The Four Seasons was a critical and box office success. Produced on a budget of $6.5 million, the film grossed $50,427,646, making it the ninth highest-grossing film of 1981. On the review aggregator website Rotten Tomatoes, the film holds an approval rating of 68% based on 19 reviews, with an average rating of 6.1/10.

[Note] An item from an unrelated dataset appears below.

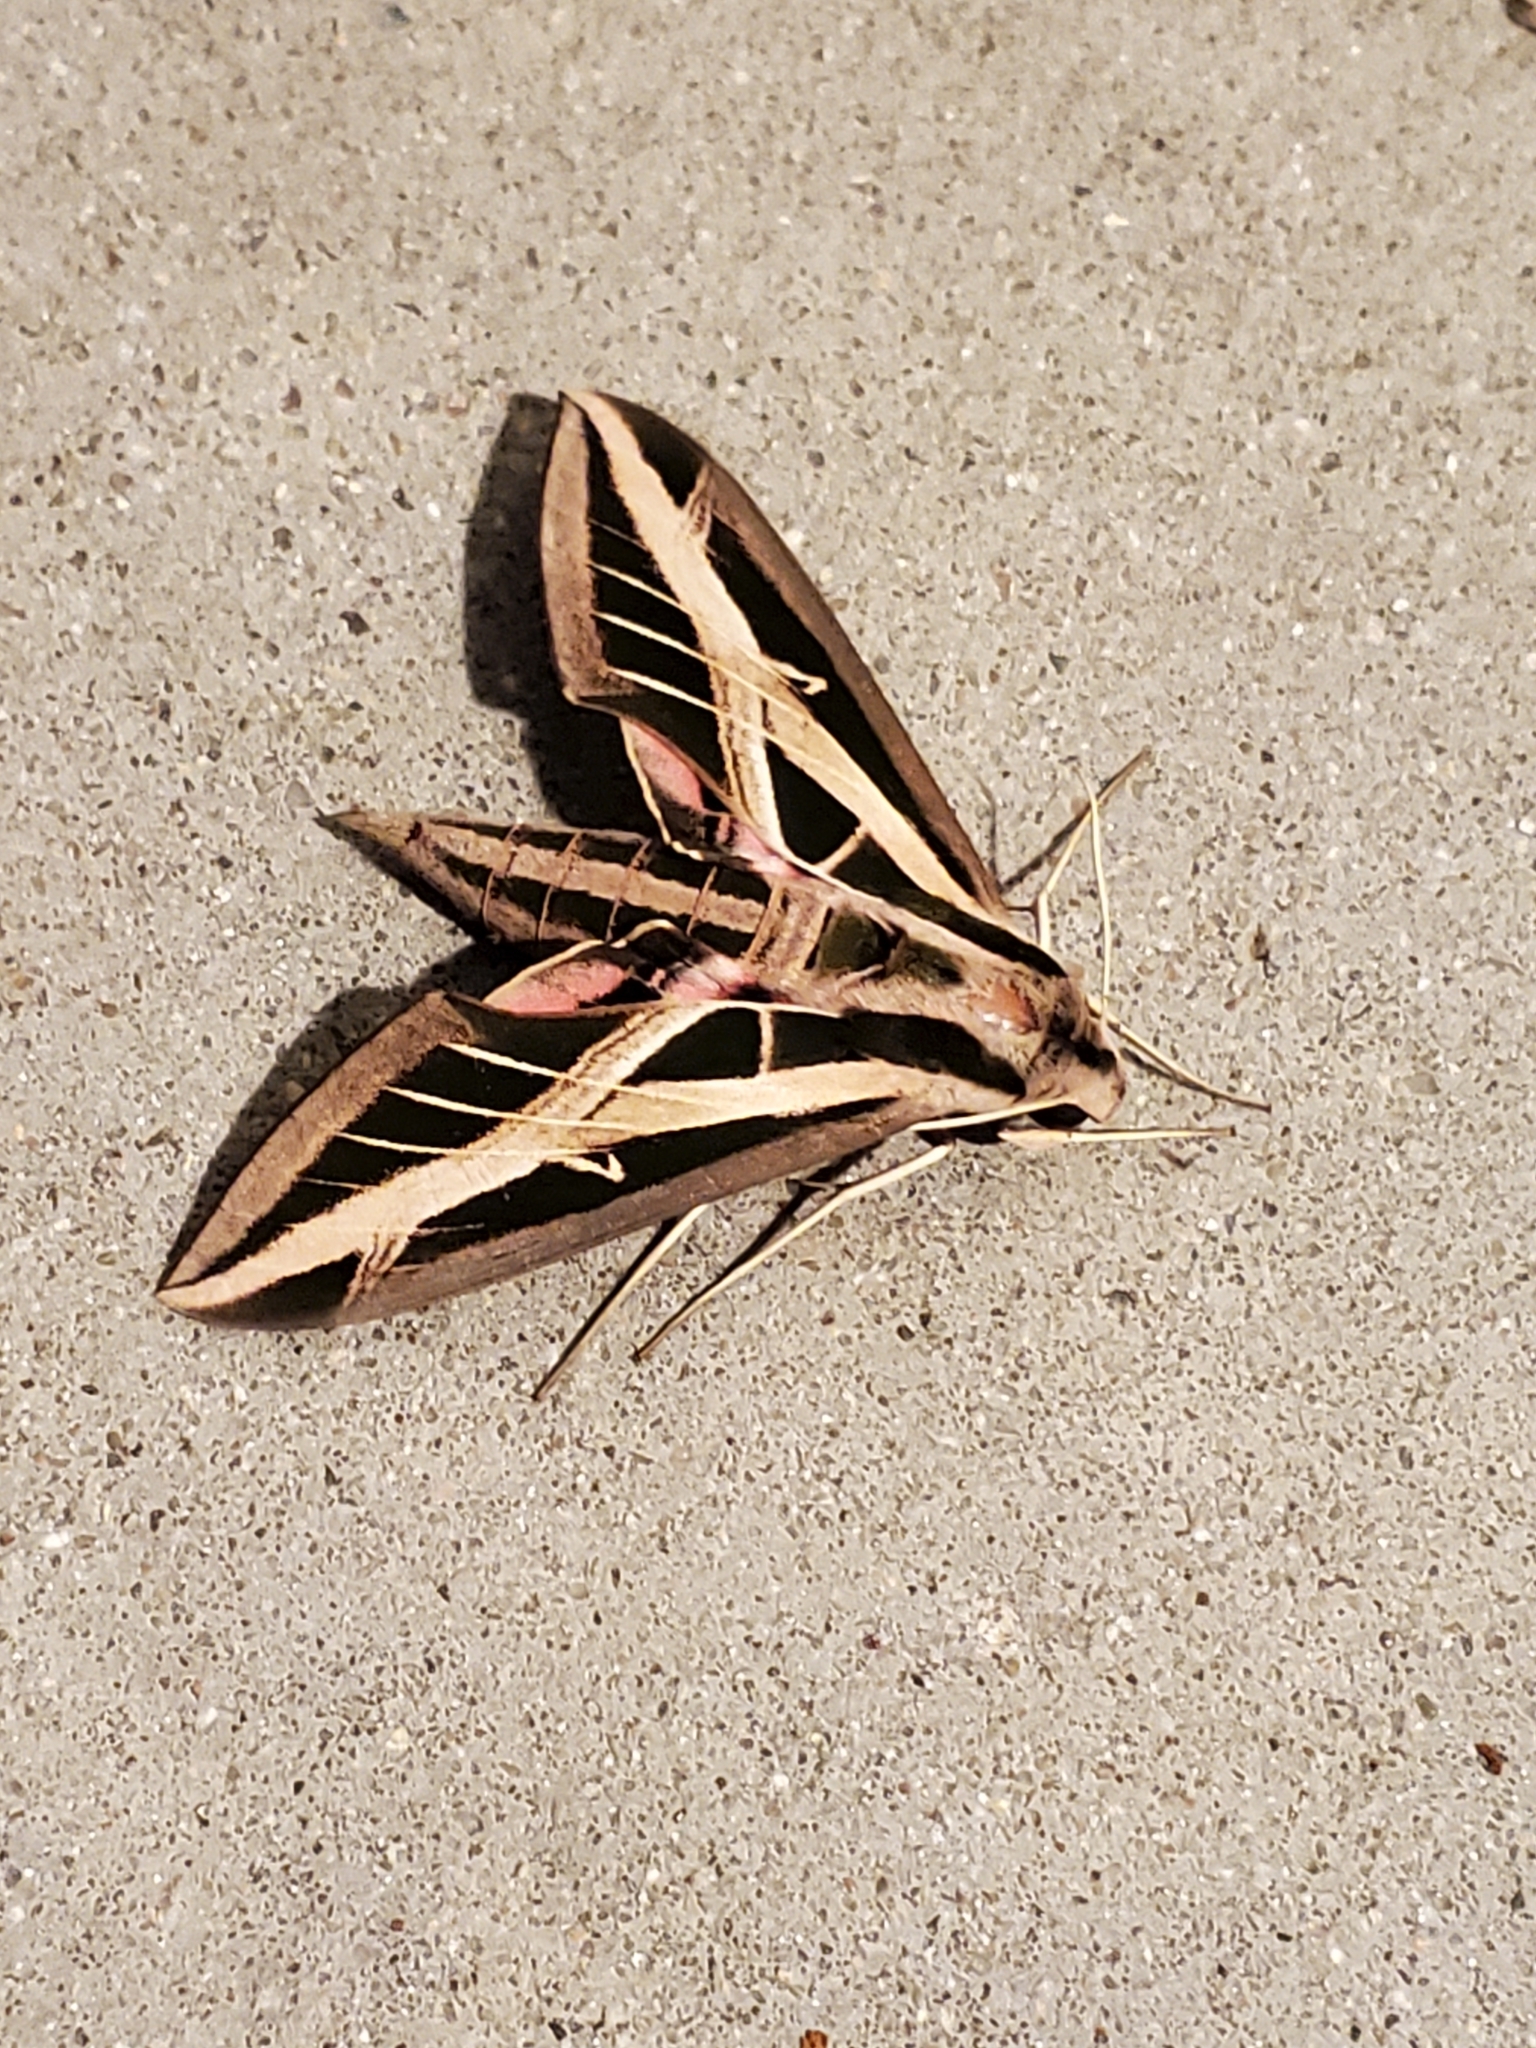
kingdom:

The film also renewed interest in the Vivaldi concerti after which it was named and which its musical score included.

===Accolades===

Award: Category; Recipient(s); Result; Ref.
Bodil Awards: Best Non-European Film; Alan Alda; Won
Golden Globe Awards: Best Motion Picture – Musical or Comedy; Nominated
Best Actor in a Motion Picture – Musical or Comedy: Alan Alda; Nominated
Best Actress in a Motion Picture – Musical or Comedy: Carol Burnett; Nominated
Best Screenplay – Motion Picture: Alan Alda; Nominated
Writers Guild of America Awards: Best Comedy – Written Directly for the Screen; Nominated

==Spin-offs==
The film spawned a CBS series in 1984 produced by Alda and starring Jack Weston and Tony Roberts.

The film was adapted by Tina Fey, Lang Fisher, and Tracey Wigfield into a Netflix TV series of the same name. Among others, it stars Fey and Steve Carell.